■ **DATASET ENTRIES**:

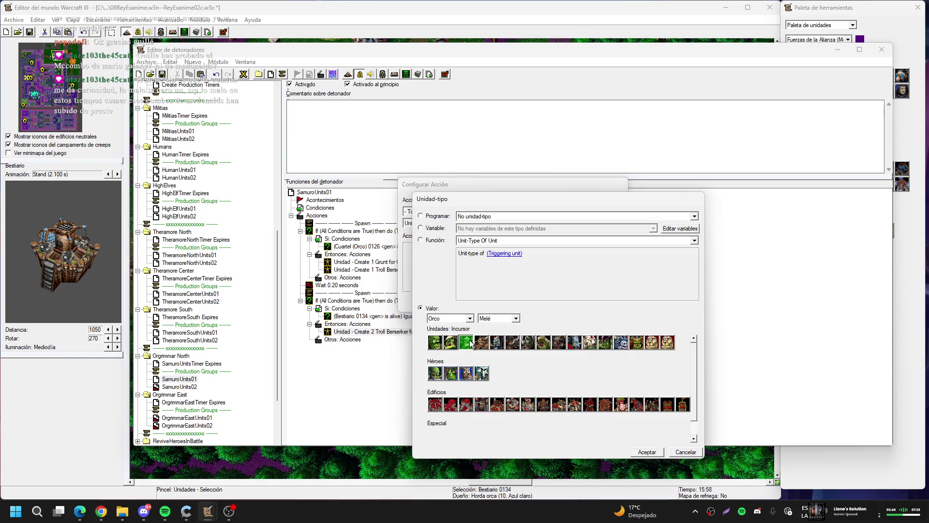
double_click(469, 342)
key("Return")
key("ctrl+c")
key("ctrl+v")
double_click(470, 340)
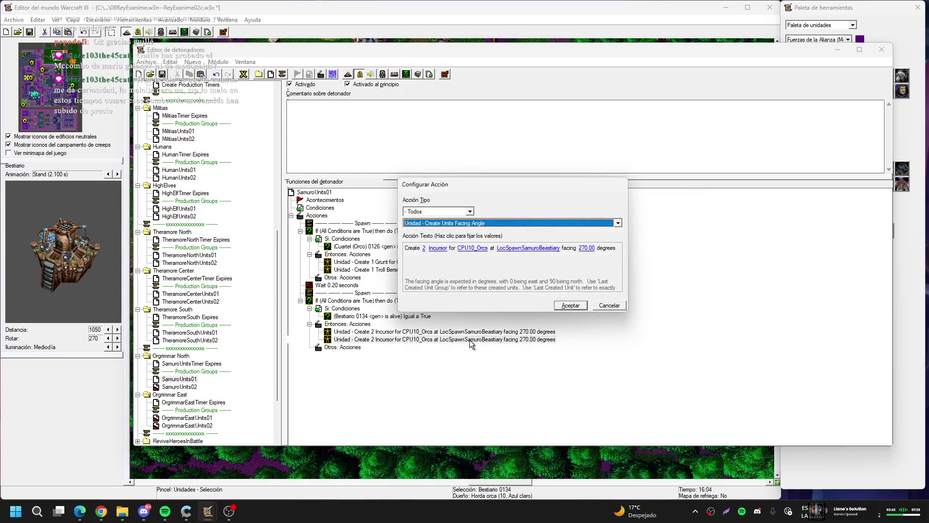
left_click(436, 248)
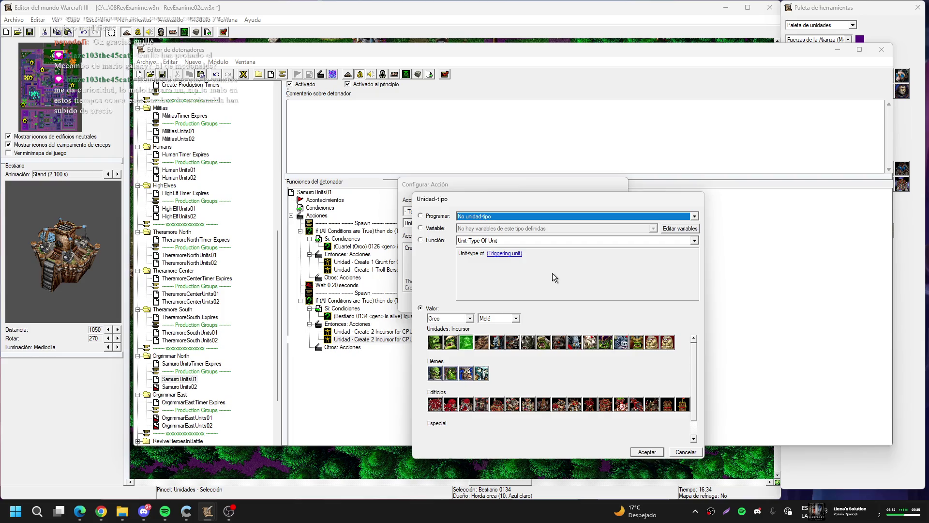
- Switch the unit list to the Personalizar set and make the copy create Lancero orco
left_click(496, 318)
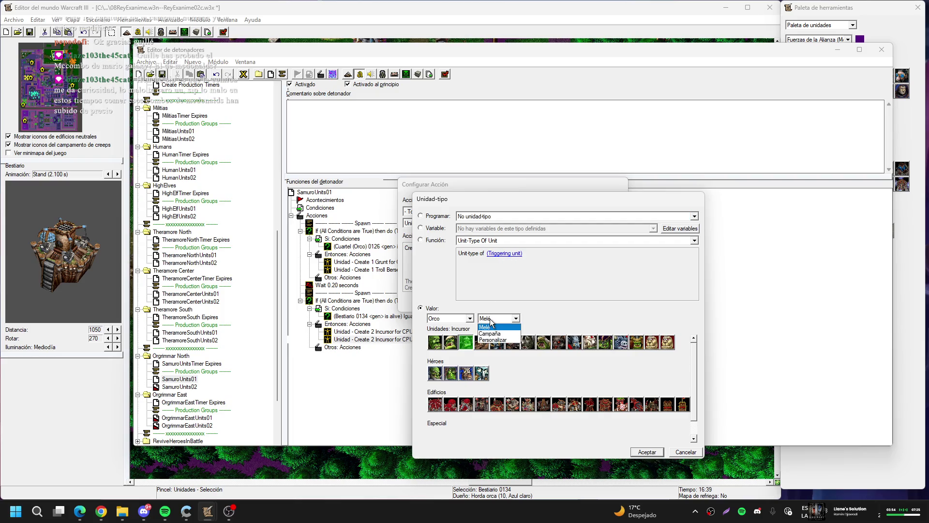
left_click(498, 340)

■ **PROBLEM DETAILS**: Print every record above exactly, with no pictures.

■ **OUTPUT**:
double_click(469, 342)
key("Return")
key("ctrl+c")
key("ctrl+v")
double_click(470, 340)
left_click(436, 248)
- Switch the unit list to the Personalizar set and make the copy create Lancero orco
left_click(496, 318)
left_click(498, 340)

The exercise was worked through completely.